Biotechnology: For the nine months ended September 30, 2024, this segment reported revenue of $2,000 and cost of revenue of $30,000.

Securities and Investment Management: For the nine months ended September 30, 2024, this segment reported revenue of $2.02 million and cost of revenue of $5.80 million.

Direct Marketing: For the nine months ended September 30, 2024, this segment reported revenue of $3,000 and cost of revenue of $2,000.

Challenges and Opportunities

DSS has faced various challenges in recent years, including the deconsolidation of its Sharing Services Global Corporation (SHRG) subsidiary, which represented a significant portion of the Direct Marketing segment. The company has also dealt with credit weaknesses and borrower repayment issues in its loan portfolio, leading to increased loan loss provisions.

However, the company has taken steps to mitigate these challenges, such as selling real estate holdings and implementing measures to reduce expenses and cash burn at all corporate and business line levels. Additionally, the successful initial public offering (IPO) of its Impact BioMedical subsidiary in September 2024 has provided the company with additional capital to support its growth initiatives.

Looking ahead, DSS sees opportunities in its diverse business lines, particularly in the Biotechnology and Securities and Investment Management segments. The company’s focus on developing innovative medical solutions and expanding its digital asset exchange offerings position it to capitalize on emerging trends in the healthcare and financial technology industries.

Conclusion

DSS, Inc. is a dynamic conglomerate that has navigated a period of transformation and diversification. While the company has faced some challenges, its multi-pronged business strategy and efforts to streamline operations and strengthen its financial position suggest that DSS is well-positioned to continue its evolution and pursue new growth opportunities in the years to come. The recent leadership change in November 2024, with Jason Grady being named Interim Chief Executive Officer, further demonstrates the company’s commitment to adapting to the evolving business landscape and driving shareholder value.

Despite the recent decline in revenue, DSS continues to focus on reducing expenses and improving operational efficiency across its diverse business lines.

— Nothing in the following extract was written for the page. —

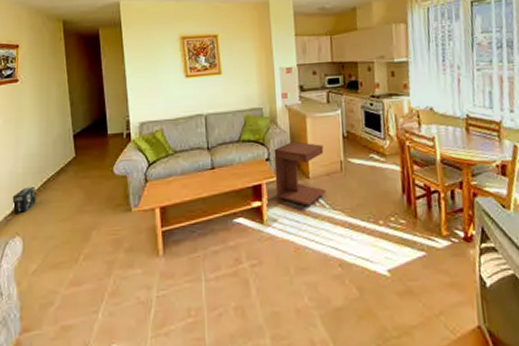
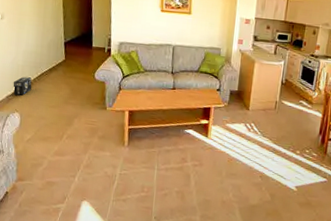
side table: present [274,141,325,206] -> none [221,79,265,131]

The company’s strong liquidity position, with $11.63 million in cash and a $10 million revolving credit facility, provides financial flexibility as it navigates the challenges in its various markets. As DSS works to capitalize on opportunities in its biotechnology and investment management segments, investors will be closely watching for signs of improved financial performance and a return to growth in the coming quarters.

Disclaimer: This article is for informational purposes only. It does not constitute financial, legal, or other types of advice. While every effort has been made to ensure the accuracy of the information presented here, the author and the publisher do not make any guarantees about the completeness, reliability, and accuracy of this information.